Artificial Intelligence - an important factor in border control

Paris, France

The latest generation solutions, including biometric contactless technology, help immigration officers in their daily border security tasks.

With over 3 billion air passengers around the world per year, which is estimated to double over the next fifteen years, border control is becoming a big issue for governments. Countries seek to strike a balance between security measures to protect their countries and an efficient flow and better experience for growing numbers of travellers, who are increasingly mobile and connected.

Immigration and customs authorities are the first in line to prevent terrorist attacks and combat organised crime and human trafficking. Yet an explosion in numbers of travellers is hampering their task to pinpoint threats without slowing down passenger flows.

Recent border security improvements, including use of cutting-edge biometric technology, ensures everyone who enters and leaves a country is safely identified, while providing more accurate details of who is in a country at any given time. Biometric tech does indeed reliably match travellers with their travel documents, thereby providing irrefutable proof of identity.

The latest generation solutions, including biometric contactless technology from Idemia, help immigration officers in their daily border security tasks. The tech does indeed provide better security, make passenger flows smoother and improve people’s travel experience via electronic counters, self-service check-ins and automatic passport controls.

To counter growing threats, systems automatically collecting and analysing passenger data already exist in many countries to help authorities carry out their duties. Information given before flying (API - Advance Passenger Information) and reservation details (PNR - Passenger Name Record) helps authorities analyse and check passenger data in real time before they enter or leave a country, while improving high data volume processing.

Data gathered such as travellers’ previous trips abroad, help the authorities pinpoint potentially dangerous travellers and assess risks to passengers with a view to carrying out in-depth checks in the case of a real threat. So threats can be anticipated and manpower saved by concentrating on the small number of really dangerous passengers. Risks are not only reduced because they are identified, anticipated and so dealt with more efficiently, the travel experience is also smoother and enhanced due to shorter waiting times for the vast majority of passengers.

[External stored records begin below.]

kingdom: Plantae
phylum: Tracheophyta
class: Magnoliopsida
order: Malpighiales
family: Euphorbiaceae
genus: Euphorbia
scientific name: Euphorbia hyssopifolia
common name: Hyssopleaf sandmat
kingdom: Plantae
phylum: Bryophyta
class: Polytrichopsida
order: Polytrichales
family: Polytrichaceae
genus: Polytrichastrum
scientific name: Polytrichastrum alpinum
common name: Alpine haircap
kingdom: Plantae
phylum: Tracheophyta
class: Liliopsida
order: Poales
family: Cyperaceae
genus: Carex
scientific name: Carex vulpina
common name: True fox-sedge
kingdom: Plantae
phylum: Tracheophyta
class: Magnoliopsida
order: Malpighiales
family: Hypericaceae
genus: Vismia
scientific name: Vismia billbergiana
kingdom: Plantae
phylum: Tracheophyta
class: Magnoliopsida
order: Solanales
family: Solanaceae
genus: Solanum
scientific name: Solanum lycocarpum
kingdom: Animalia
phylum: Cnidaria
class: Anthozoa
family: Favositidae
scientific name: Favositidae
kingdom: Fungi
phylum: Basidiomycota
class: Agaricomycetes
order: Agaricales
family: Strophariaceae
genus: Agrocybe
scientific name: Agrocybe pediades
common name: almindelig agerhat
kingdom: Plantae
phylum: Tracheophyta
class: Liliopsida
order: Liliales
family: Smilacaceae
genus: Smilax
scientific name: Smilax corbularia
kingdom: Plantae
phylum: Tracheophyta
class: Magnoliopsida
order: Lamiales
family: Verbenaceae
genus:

Analysing travel data prior to a flight, which is made easier by latest AI tech, also brings additional resources to security officers. Thanks to biometric passenger identification technology, officers can now concentrate more on investigating dangerous individuals.

Managing visa and travel authorisations is nowadays an intrinsic part of modern, integrated border security systems. This is a key factor in improving passenger security and convenience. Idemia, for example, provides electronic visa and travel authorisation solutions to transform and streamline procedures for both the travelling public and the authorities who issue travel documents. Idemia’s solutions are designed to boost efficiency and border security by delivering irrefutable proof of identity underpinned by cross-checking documents with national and international lists prior to travel. The tech also allows easier control of overstays and smooths arrivals by cutting queues at airports, sea ports and land borders based on forecasting demand.

"The number of air passengers is expected to double over the next fifteen years. As a result, border control is becoming a big challenge for governments. Idemia helps strike a balance between stringent security measures, efficient passenger flow and a seamless user experience with AI and biometric solutions." says Olivier Charlanes, Senior Vice President Marketing and Product Offer – Idemia Public Security & Identity Business Unit.